* _GIVEN TEXT_
*** Block opens ***

But it is this very inability to remember that is the product of the Holocaust’s trauma, according to Eva Fogelman, a psychotherapist who works with Holocaust survivors and is research associate and board member of the Sands Point, New York, Jerome Riker International Study of the Organized Persecution of Children. which studies child survivors, plumbing the depths of hidden memories.

Fogelman told the Jewish Telegraphic Agency that “the very act of giving testimony for some survivors is a traumatic experience in itself, and needs a supportive atmosphere with which to alleviate some of the pain and the horror, The court situation is by no means a supportive environment in which people can remember and recount traumatic experiences where they were dehumanized.” To ensure accurate recall, she suggested that witnesses be seen privately by trained interviewers over several weeks before giving public testimony.

O’Connor has been chipping away at inconsistencies in the sworn testimony given by witnesses in the movie-theater-turned-courtroom in which more people than there is seating capacity turn out daily to wait to watch the trial, in person and on closed-screen television in an adjacent room. Radios in Israel are tuned in to the court proceedings wherever one goes, and witnesses are surely aware that their testimony is being heard by hundreds of thousands of people, and read about by millions throughout the world.

REPRESSION AND RECOLLECTION

Fogelman, who has interviewed hundreds of survivors, said that “most survivors can begin to recount their experiences, and while they may not always remember specific chronology of events, the emotions and the memories, after several sessions, begin to make a coherent sequence of events. While it is true that in a one-time session there may be discrepancies between a survivor’s recall of one event or another, over several sessions a survivor begins to feel and remember what had actually happened.

*** Block closes ***

* _DATASET CONTENT_
*** Block opens ***

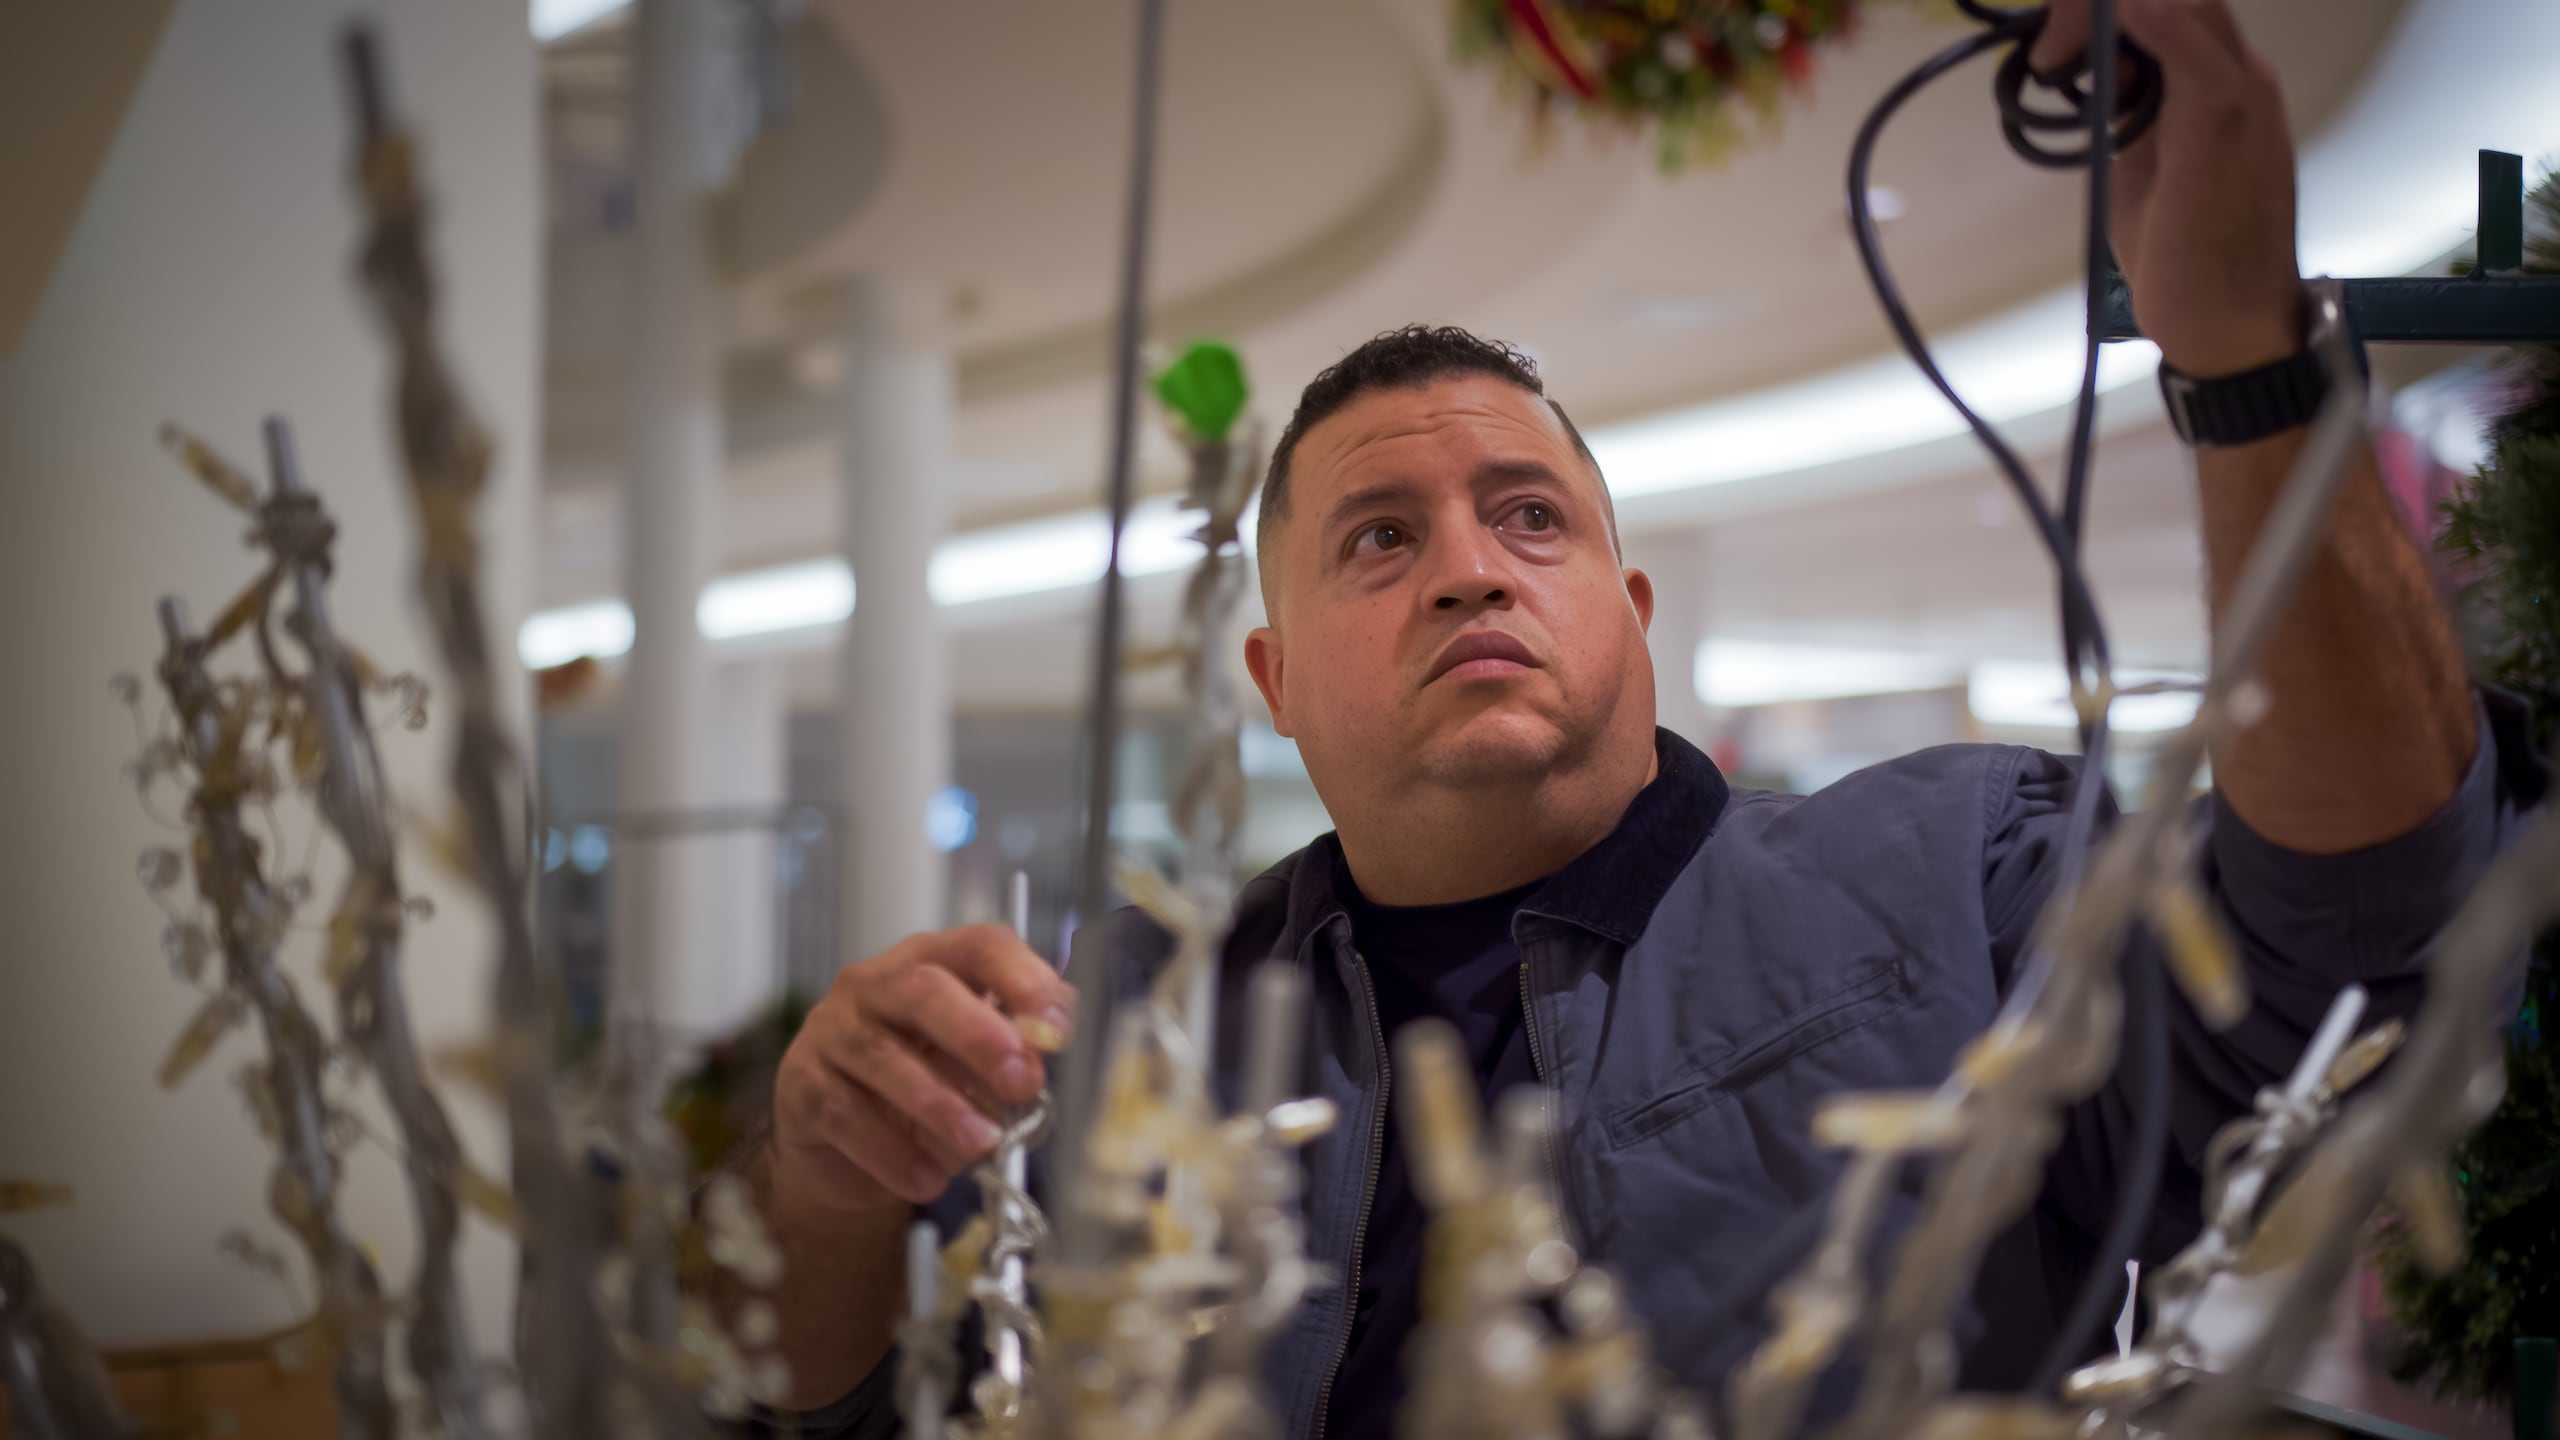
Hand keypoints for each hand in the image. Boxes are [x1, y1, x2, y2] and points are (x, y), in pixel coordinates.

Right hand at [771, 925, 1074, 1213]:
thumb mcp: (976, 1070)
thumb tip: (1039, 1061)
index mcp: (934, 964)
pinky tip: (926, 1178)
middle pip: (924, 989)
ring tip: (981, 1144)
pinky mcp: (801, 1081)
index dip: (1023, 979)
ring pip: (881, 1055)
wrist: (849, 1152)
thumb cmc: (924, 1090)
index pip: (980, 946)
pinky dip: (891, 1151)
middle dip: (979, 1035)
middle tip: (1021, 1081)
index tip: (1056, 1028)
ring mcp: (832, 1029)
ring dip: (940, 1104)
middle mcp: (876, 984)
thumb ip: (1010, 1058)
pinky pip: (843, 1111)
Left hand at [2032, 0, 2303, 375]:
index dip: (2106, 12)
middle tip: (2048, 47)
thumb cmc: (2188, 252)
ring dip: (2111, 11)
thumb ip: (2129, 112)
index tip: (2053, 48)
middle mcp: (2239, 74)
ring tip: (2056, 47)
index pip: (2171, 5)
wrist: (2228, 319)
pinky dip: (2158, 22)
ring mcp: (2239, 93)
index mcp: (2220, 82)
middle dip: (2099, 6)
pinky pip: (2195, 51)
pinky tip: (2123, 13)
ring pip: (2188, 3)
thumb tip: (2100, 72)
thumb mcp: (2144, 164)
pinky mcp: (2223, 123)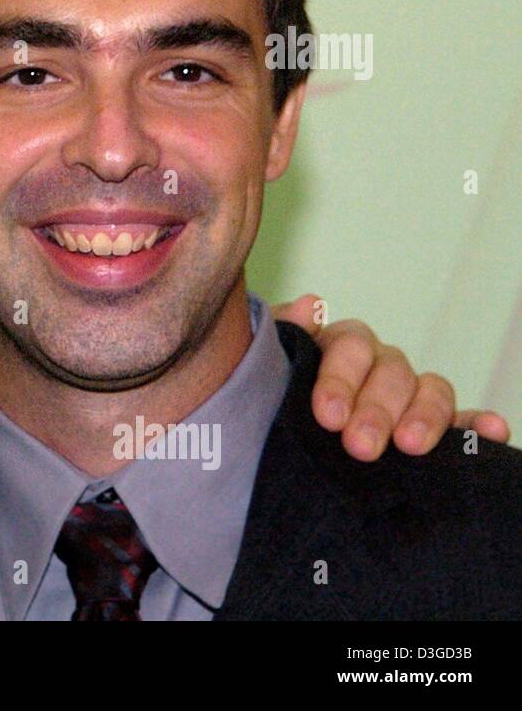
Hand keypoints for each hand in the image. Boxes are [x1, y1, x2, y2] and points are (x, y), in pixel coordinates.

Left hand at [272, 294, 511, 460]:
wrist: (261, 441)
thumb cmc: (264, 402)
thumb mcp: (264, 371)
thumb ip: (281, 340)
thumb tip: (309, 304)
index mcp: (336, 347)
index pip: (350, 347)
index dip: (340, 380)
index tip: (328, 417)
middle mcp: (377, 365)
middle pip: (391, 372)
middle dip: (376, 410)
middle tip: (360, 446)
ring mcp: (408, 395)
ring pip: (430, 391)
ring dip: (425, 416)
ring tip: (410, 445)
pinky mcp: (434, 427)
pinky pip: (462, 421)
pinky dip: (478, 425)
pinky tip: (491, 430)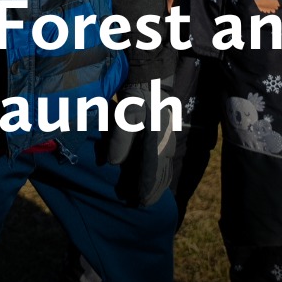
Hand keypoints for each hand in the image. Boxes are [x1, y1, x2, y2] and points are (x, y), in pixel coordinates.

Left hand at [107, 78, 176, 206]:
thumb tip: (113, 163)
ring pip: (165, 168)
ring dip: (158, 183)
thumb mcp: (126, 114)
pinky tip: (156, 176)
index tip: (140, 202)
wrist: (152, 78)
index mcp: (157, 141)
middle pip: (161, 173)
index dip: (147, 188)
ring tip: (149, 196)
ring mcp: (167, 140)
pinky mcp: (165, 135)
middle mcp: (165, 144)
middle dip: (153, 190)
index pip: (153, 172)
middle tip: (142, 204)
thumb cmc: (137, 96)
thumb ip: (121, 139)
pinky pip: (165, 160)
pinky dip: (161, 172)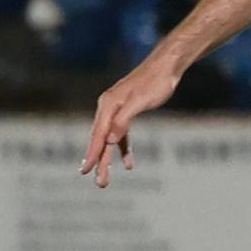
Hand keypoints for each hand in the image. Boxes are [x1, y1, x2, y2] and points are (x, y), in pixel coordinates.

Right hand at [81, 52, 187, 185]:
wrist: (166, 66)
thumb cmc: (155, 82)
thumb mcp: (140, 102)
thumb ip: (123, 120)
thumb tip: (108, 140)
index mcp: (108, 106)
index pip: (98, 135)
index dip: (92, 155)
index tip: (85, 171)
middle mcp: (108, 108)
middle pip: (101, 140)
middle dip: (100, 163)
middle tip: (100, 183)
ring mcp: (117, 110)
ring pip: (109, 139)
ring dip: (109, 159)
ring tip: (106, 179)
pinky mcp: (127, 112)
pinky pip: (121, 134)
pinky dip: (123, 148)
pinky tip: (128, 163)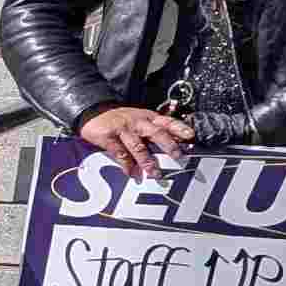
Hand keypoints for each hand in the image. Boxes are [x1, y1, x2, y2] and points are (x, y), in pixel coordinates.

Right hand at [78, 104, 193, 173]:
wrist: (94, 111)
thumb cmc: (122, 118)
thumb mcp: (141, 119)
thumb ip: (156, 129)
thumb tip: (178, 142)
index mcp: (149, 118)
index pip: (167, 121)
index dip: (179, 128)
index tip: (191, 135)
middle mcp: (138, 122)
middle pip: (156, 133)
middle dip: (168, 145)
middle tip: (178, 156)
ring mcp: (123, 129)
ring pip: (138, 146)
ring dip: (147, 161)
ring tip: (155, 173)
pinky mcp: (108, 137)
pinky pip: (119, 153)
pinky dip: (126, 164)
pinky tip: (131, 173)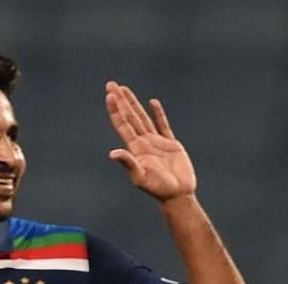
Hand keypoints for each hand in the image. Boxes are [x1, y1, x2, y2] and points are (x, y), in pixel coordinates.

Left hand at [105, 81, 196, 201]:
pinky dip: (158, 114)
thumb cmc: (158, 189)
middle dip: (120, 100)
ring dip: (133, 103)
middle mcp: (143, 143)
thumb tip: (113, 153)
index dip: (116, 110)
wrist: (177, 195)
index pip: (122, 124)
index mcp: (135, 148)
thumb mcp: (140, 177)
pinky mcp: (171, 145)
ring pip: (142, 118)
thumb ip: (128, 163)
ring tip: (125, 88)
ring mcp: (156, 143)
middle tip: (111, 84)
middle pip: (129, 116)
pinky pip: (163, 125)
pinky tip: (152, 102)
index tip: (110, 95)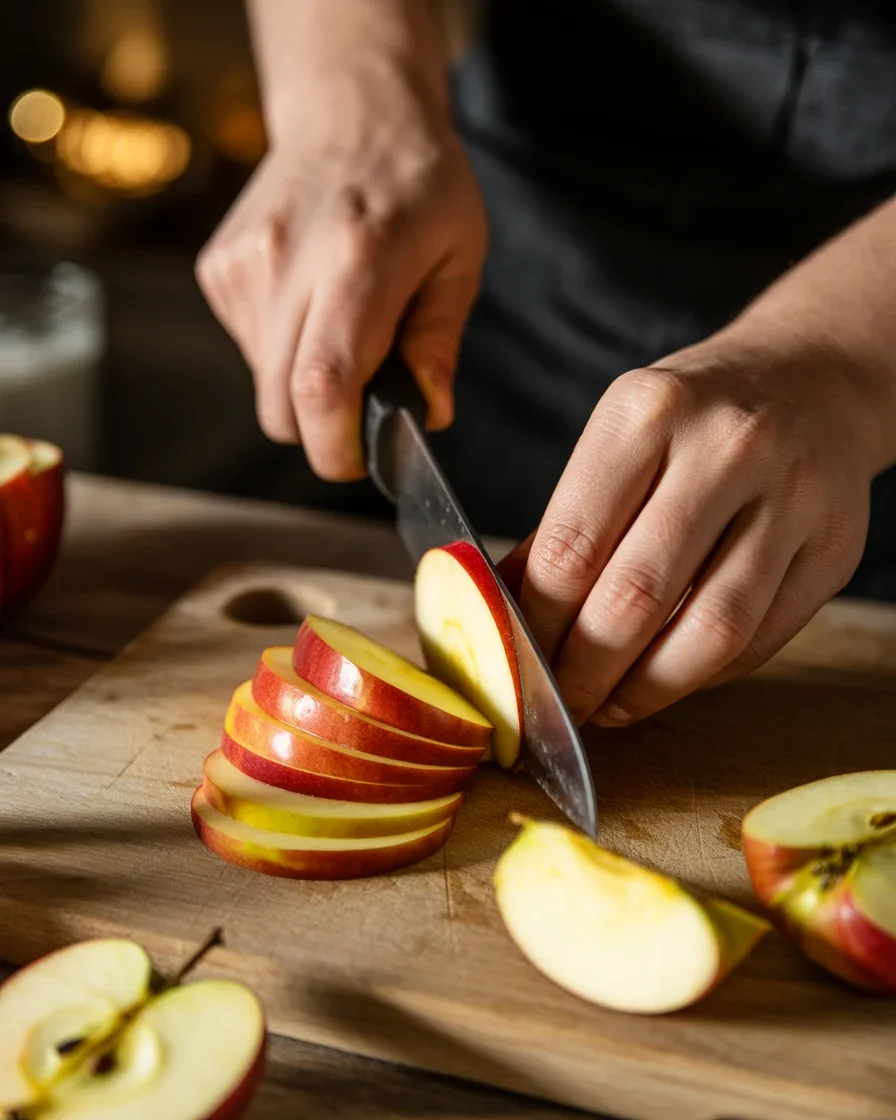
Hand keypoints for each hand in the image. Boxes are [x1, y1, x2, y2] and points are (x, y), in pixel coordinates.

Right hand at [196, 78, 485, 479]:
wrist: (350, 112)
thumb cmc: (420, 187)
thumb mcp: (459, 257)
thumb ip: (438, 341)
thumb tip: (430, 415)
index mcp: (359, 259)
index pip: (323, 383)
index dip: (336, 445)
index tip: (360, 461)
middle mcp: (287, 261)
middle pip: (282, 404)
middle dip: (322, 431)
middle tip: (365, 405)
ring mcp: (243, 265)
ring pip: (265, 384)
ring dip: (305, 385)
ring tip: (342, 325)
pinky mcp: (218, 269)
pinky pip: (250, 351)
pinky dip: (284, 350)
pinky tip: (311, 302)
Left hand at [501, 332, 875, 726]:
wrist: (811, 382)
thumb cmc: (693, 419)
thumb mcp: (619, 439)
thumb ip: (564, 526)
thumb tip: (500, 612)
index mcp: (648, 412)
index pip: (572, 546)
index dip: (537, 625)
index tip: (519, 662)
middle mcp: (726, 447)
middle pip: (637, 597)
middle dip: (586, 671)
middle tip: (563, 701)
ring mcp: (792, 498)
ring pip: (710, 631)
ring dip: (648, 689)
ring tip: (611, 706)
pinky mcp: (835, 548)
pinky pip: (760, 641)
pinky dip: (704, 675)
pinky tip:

*** Block closes ***

* _TO DO_
Duplicate the passage on Holocaust survivors' testimony from "O’Connor has been" to "throughout the world.".

* _RESPONSE_
O’Connor has been chipping away at inconsistencies in the sworn testimony given by witnesses in the movie-theater-turned-courtroom in which more people than there is seating capacity turn out daily to wait to watch the trial, in person and on closed-screen television in an adjacent room. Radios in Israel are tuned in to the court proceedings wherever one goes, and witnesses are surely aware that their testimony is being heard by hundreds of thousands of people, and read about by millions throughout the world.